2:2 vs First: The Sensitivity Paragraph
Both students arrive at the same base-case £1,362m EV. The gap between grade bands sits in what they do with it.
"The DCF valuation gives an enterprise value of £1,362m using a WACC of 10% and terminal growth of 3%. This is the estimated value of the business. The valuation is based on the free cash flow forecast and the assumed discount rate."
"The base-case DCF valuation is £1,362m, but the sensitivity table shows the valuation ranges from £974m to £2,325m across plausible WACC (8–12%) and terminal growth (2–4%) combinations — a 2.4× spread. Terminal value accounts for 74% of the base-case EV, meaning the valuation is disproportionately sensitive to two assumptions I cannot observe directly. A more defensible recommendation is a valuation range of £1.2–1.5bn, with the following key caveats: reducing WACC by 200bp adds ~£560m to EV; a 100bp shift in terminal growth moves EV by ~£70m. The base case should be read as one point in this range, not as the answer.
Five Mistakes That Cost Students Marks
Hardcoding numbers inside formulas. =Revenue*1.08 instead of =Revenue*(1+$C$2). Not only unauditable but breaks the moment the marker changes the growth assumption to test sensitivity.Fix: Every assumption lives in a labelled input cell. Every formula references it by cell reference. No exceptions except universal constants.
Mixing inputs, calculations, and outputs on the same sheet without visual separation. Makes the model impossible to audit and signals amateur work.Fix: Use colour coding (blue inputs, black formulas, green cross-tab links) and clear section breaks. Even a single-tab model can have three visually distinct zones.
No error checks or balance sheet non-balancing. A three-statement model where the balance sheet does not balance is a broken model, and the difference between "close to balancing" and "balancing" is not judgement — it is a real error you have not found.Fix: Include an explicit check row: =IF(Assets=Liab+Equity,"OK","ERROR: "&(Assets-Liab-Equity)). Fix the error before submission, do not paper over it.

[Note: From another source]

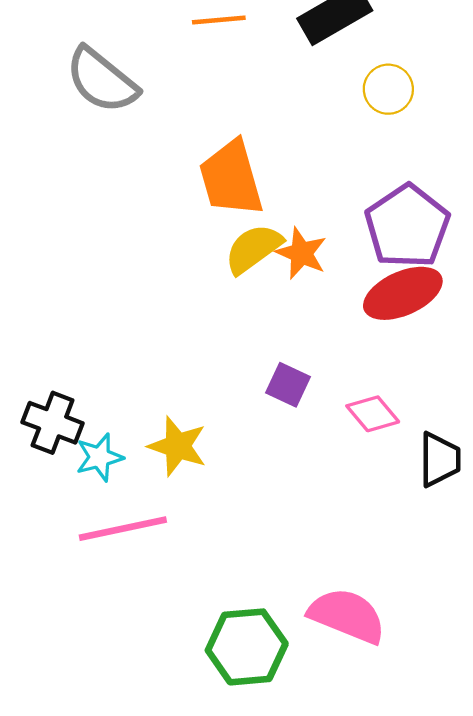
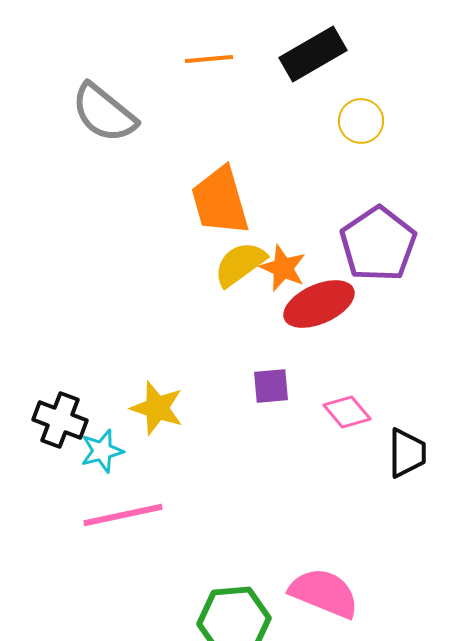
red ellipse: (403, 293) -> (319, 304), moved
purple square: (288, 385) -> (271, 386), turned -30
yellow star: (178, 446) -> (157, 408), moved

Single-point valuation with no sensitivity analysis. Reports "the value is £1,362m" as if it were a fact rather than a function of assumptions. Loses marks even when the calculation is correct.Fix: Always include at least a two-way sensitivity table. Discuss the valuation range in your write-up, not just the base case.
Ignoring terminal value dominance. Not mentioning that terminal value is often 60–80% of EV signals shallow understanding. It is the single most important sensitivity point in a DCF.Fix: State the terminal value share of EV explicitly. Discuss its assumption dependence (WACC, g). This one paragraph consistently lifts a grade band.